One service set can be assigned only one redundancy set, but multiple service sets can be assigned the same redundancy set.
One redundancy policy can be part of only one redundancy set, but one redundancy set can have multiple redundancy policies. For example, redundancy set RS1 can include redundancy policies RP1 and RP2. Redundancy policies RP1 and RP2 cannot be included in redundancy sets other than RS1. A redundancy set can have a maximum of 16 redundancy policies.
Redundancy Group—The redundancy group identifies the associated ICCP redundancy group. A one-to-one relationship exists between a redundancy set and a redundancy group. One redundancy set can be part of only one redundancy group. You can configure a maximum of 16 redundancy groups. A maximum of 16 redundancy sets can be associated with the same redundancy group.
Signal routes—Static routes that are added or deleted by services redundancy processing, based on primary role state changes.
Routing Policies—Policies that advertise routes based on the existence or non-existence of signal routes.
VRRP (Virtual Router Redundancy Protocol) route tracking—Tracks whether a reachable signal route exists in the routing table of the routing instance in the configuration. Based on the reachability of the tracked route, VRRP route tracking dynamically changes the priority of the VRRP group.
Services Redundancy Operation
Services redundancy operates as follows:
The services redundancy daemon runs on the Routing Engine. It continuously monitors configured redundancy events.
When a redundancy event is detected, the services redundancy daemon:
Adds or removes signal routes specified in the redundancy policy.
Switches services to the standby.
Updates stateful synchronization roles as needed.
Resulting route changes cause:
The routing policy connected to this route to advertise routes differently.

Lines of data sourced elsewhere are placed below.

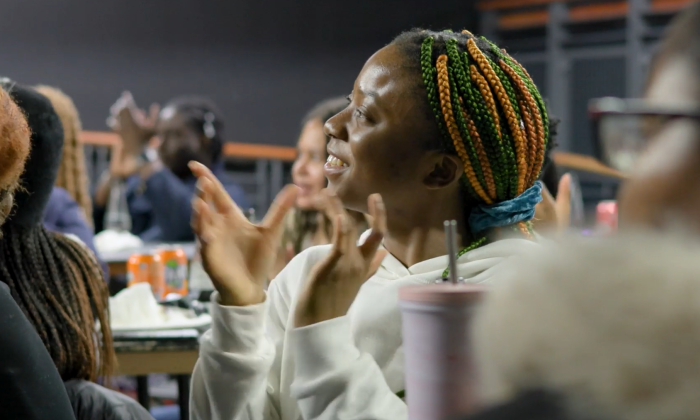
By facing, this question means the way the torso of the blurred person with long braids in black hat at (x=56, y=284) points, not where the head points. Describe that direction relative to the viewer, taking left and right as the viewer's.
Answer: facing away from the viewer and to the left of the viewer

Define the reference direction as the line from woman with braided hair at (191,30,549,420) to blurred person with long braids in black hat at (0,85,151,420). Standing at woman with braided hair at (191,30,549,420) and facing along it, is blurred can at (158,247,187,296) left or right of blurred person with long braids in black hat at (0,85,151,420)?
right

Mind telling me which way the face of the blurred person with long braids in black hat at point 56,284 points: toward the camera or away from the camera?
away from the camera

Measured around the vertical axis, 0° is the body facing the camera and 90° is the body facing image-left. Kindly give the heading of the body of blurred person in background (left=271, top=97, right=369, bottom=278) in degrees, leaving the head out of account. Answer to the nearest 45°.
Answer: approximately 45°

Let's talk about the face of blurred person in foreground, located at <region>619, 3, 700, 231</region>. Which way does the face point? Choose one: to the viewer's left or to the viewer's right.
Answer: to the viewer's left

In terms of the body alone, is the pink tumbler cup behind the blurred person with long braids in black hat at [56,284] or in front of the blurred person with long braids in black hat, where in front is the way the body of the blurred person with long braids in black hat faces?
behind

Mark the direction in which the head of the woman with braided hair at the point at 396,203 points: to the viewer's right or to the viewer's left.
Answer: to the viewer's left

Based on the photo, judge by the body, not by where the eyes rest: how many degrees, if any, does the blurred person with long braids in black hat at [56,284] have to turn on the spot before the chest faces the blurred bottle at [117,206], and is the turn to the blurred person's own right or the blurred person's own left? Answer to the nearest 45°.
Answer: approximately 45° to the blurred person's own right

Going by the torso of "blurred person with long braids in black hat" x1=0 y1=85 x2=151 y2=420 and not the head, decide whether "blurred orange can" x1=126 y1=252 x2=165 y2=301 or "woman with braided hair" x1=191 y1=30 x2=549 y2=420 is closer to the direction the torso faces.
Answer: the blurred orange can
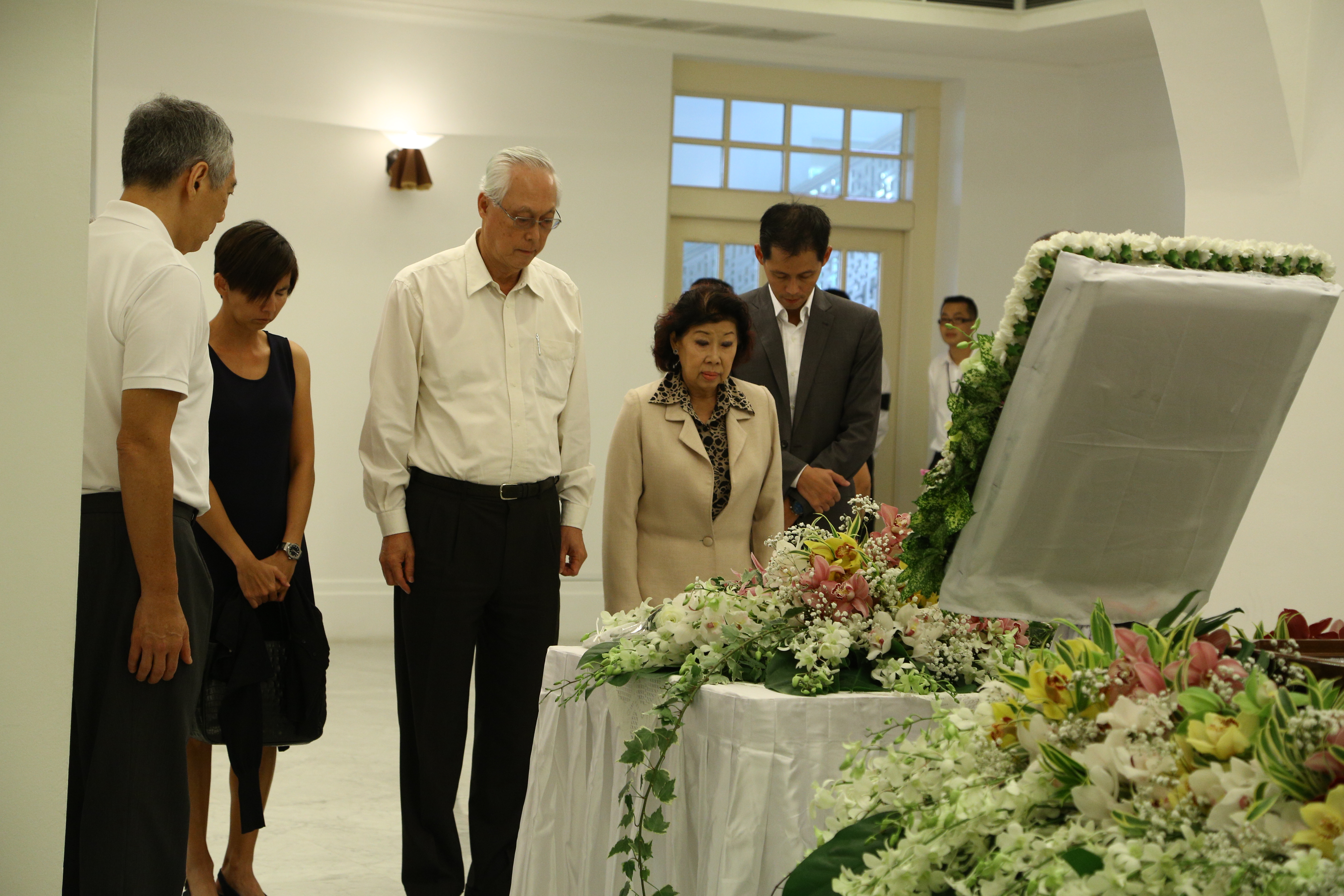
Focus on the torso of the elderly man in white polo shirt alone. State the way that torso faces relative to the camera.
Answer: to the viewer's right

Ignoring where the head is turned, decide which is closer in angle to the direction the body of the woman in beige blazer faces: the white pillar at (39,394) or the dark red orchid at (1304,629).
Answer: the dark red orchid

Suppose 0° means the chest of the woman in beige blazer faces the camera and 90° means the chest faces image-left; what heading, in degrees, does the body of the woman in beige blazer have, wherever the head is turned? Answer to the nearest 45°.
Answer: approximately 315°

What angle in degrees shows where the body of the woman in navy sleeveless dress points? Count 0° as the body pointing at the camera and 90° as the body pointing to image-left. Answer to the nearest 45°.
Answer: approximately 315°

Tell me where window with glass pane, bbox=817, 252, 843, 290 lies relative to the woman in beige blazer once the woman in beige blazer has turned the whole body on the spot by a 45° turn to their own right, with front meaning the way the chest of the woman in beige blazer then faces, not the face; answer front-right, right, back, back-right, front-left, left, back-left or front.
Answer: back

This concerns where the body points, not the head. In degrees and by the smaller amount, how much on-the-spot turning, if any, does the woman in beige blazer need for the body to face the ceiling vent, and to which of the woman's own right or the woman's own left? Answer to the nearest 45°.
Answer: approximately 135° to the woman's own left
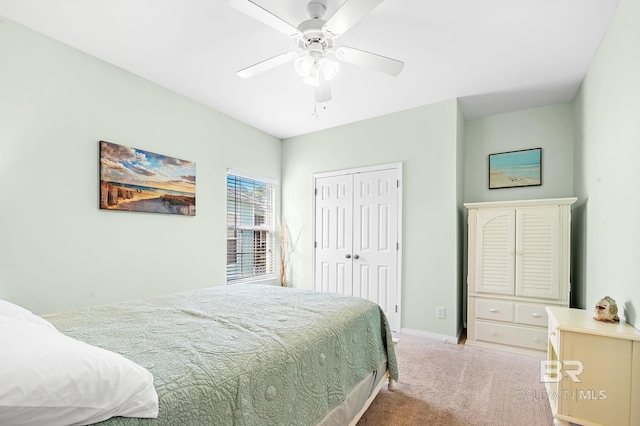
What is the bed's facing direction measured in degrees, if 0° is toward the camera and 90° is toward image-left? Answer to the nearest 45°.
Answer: approximately 225°

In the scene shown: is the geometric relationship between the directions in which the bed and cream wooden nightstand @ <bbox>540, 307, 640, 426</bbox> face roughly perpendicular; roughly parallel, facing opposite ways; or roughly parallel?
roughly perpendicular

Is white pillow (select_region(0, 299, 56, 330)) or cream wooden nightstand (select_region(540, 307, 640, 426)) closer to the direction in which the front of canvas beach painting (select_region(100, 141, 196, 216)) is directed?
the cream wooden nightstand

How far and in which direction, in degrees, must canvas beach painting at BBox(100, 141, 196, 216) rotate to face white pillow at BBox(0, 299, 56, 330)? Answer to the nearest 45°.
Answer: approximately 45° to its right

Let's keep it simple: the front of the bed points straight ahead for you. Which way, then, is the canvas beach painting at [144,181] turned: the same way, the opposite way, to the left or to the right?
to the right

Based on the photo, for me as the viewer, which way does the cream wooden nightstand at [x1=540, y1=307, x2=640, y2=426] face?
facing to the left of the viewer

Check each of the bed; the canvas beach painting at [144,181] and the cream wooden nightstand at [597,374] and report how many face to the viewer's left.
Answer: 1

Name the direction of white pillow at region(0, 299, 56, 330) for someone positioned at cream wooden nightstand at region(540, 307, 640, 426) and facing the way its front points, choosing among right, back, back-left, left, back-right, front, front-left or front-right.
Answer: front-left

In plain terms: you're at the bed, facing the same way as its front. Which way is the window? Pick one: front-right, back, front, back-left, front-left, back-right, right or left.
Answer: front-left

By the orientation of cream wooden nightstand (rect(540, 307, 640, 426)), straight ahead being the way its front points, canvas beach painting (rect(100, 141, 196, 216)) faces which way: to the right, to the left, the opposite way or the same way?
the opposite way

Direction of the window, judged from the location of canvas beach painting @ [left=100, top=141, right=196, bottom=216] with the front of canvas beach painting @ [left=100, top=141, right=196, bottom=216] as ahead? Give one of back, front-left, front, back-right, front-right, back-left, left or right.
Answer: left
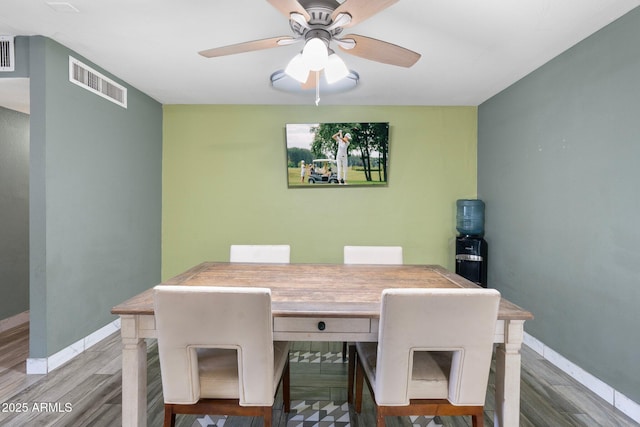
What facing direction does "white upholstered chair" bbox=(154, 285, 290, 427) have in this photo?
away from the camera

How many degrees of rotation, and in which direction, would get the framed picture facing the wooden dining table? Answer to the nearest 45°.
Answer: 0° — it already faces it

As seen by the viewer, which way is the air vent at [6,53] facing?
toward the camera

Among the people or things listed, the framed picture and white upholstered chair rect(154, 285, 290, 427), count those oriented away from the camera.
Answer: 1

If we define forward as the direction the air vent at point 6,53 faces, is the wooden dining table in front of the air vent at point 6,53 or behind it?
in front

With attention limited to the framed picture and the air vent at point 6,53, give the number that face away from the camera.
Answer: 0

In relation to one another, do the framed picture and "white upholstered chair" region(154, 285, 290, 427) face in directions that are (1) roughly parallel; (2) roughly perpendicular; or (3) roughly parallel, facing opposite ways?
roughly parallel, facing opposite ways

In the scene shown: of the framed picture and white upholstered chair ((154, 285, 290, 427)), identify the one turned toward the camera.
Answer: the framed picture

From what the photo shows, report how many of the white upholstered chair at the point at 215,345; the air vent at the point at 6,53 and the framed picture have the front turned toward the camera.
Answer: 2

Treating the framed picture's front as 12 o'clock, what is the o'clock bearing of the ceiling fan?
The ceiling fan is roughly at 12 o'clock from the framed picture.

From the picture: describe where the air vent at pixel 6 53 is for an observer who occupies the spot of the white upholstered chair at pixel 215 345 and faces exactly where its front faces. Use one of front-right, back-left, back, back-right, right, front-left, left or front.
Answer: front-left

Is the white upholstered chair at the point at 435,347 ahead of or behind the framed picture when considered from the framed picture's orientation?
ahead

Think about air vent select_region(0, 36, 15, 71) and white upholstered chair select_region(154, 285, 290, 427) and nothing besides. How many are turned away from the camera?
1
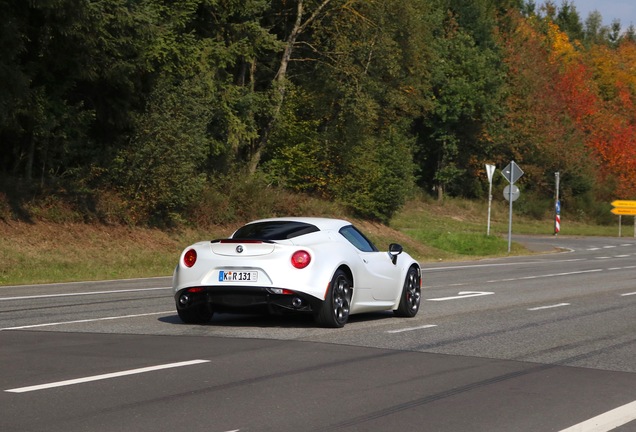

VRRP to change advertised priorities.
To summarize the switchover process:
A critical event occurs.
The services redundancy daemon adds or removes a signal route.
A routing policy advertises routes differently. VRRP changes advertised priorities.
Services switch over to the standby.
Stateful synchronization is updated accordingly.
The order of routing priorities must match the order of services primary role.
If a redundancy policy action is release-primary role and the redundancy peer’s state is wait, the primary-role-release fails. If a redundancy policy action is release-primary role-force, the primary role release succeeds even if the redundancy peer’s state is warned.
Similarly, if a redundancy policy action on the standby is acquire-primary role and the local state is wait, the primary-role-release fails. If a redundancy policy action is acquire-primary role-force, the primary role release succeeds even if the standby state is wait.
You can also use a manual command to trigger a redundancy policy that releases or acquires primary role.
If gateway 1, the chassis that is configured with the lower IP address, is the primary chassis and you deactivate the services redundancy daemon on it, a switchover to gateway 2 occurs . If gateway 2, the chassis that is configured with the higher IP address, is the primary chassis and you deactivate the services redundancy daemon on it, a switchover does not occur.